The spell was crafted by a Weirdomancer and a Carnymancer, while linked. It didn't specifically say that the link was made by means of the Arkendish, but Isaac assumed no Thinkamancer would have done it. And Parson didn't know if Charlie knew that Parson knew that Charlie (...oy) was a Carny. The document was worded in such a way that the Carnymancer certainly could have been Charlie himself, and Isaac said the Great Minds would take this as more evidence that that's what he was.
Weirdomancy was the magic of modifying other magicks, and Carnymancy was the magic of breaking rules, so this made for a pretty powerful combination. If cast, the spell would subvert the magic of the summoning spell which had brought him here—and still held him in service to Stanley—and use it to send him home.

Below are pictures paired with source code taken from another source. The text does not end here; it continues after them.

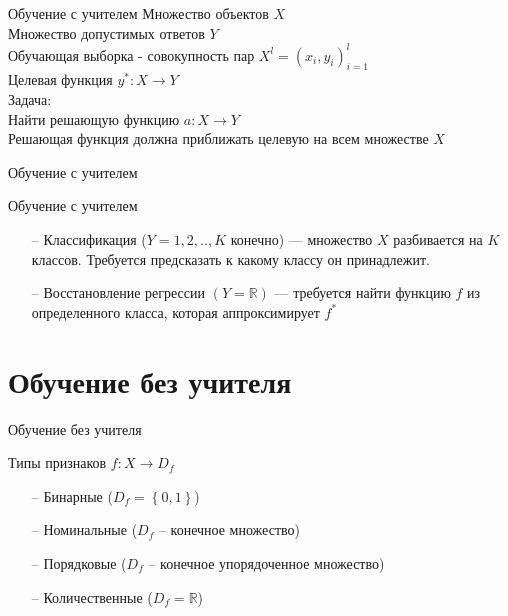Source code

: \documentclass[10pt]{beamer}
\begin{document}
\begin{frame}{Обучение с учителем }
	Множество объектов $X$ \\
	Множество допустимых ответов $Y$\\
	Обучающая выборка - совокупность пар ${X^l = (x_i,y_i)_{i=1}^l}$ \\
	Целевая функция ${y^*:X \rightarrow Y}$\\
	\bigbreak
	\alert{Задача}:\\
	Найти решающую функцию ${a: X \rightarrow Y}$  \\
	Решающая функция должна приближать целевую на всем множестве ${X}$
\end{frame}

\begin{frame}{Обучение с учителем}
\end{frame}

\begin{frame}{Обучение с учителем }
	\begin{itemize}
	  \item[--] Классификация (${Y={1,2,..,K}}$ конечно) — множество $X$ разбивается на $K$ классов. Требуется предсказать к какому классу он принадлежит. 
	  \item[--] Восстановление регрессии ${(Y=\mathbb{R})}$ — требуется найти функцию $f$ из определенного класса, которая аппроксимирует $f^*$
	\end{itemize}
\end{frame}

\section{Обучение без учителя}

\begin{frame}{Обучение без учителя}
\end{frame}

\begin{frame}{Типы признаков}
	${f: X \rightarrow D_f}$
	\begin{itemize}
	  \item[--] Бинарные (${D_f = \left\{ 0, 1 \right\} }$)
	  \item[--] Номинальные (${D_f}$ -- конечное множество)
	  \item[--] Порядковые (${D_f}$ -- конечное упорядоченное множество)
	  \item[--] Количественные (${D_f = \mathbb{R} }$)
	\end{itemize}
\end{frame}
\end{document}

Isaac explained that Parson's being pulled here had created a form of psychocosmic tension between where he was and where he belonged, like a drawn bowstring. The Weirdomancy in the spell would unravel the bits of magic that held him to Erfworld, and the natural tension would sling him back to Earth. But what was the Carnymancy part?
Well, the Carnymancy was what made him able to cast the spell. He was not a caster unit after all, as far as Isaac could tell. The Carnymancy in the spell simply broke that rule, allowing it to be cast by a non-caster.
Which was a let down, he had to admit. But now he had an absolutely certain means of getting home.
"Well..." said Parson, "that and mozzarella sticks. God, you know how much I would give for just one order of mozzarella sticks with marinara right now?" He took another sip of the claret. It wasn't bad, but like most other things here, it was medieval and weird and... un-Earthly.
He wasn't going to use the spell, he was pretty sure. But having a way out of this cartoon ren faire was a lot more comforting—and more tempting—than he would have expected. "You know who had the best mozzarella sticks?"
He smiled. "I've talked about this before."
Maggie's voice went light and airy, and she looked up at the ceiling. "Oh, perhaps briefly, in passing. One wouldn't think that a bowling alley on the south side would have the best form of any kind of food..."
"Okay..." Parson help up his hand, grinning.
"...but Wayne Webb's had this sports bar inside, where you could sit with your fried cheese and work on your campaign and watch people bowl, and they'd keep refilling your Mountain Dew all day, and they wouldn't hassle you for camping."
"Okay, Maggie. Okay!" he laughed.
"And the marinara for the cheese sticks was incredible. I'm not sure what they did to it."
She sipped her wine demurely while he did his best not to spill his from laughing. "Oh! Kay! Yes, Wayne Webb's. I'm sitting in the lap of luxury, missing a bowling alley. It's stupid. I hardly ever even bowled."
He looked away distantly, picturing the place. Wide screens by the bar, big picture windows looking out on the lanes... He drained the rest of his glass.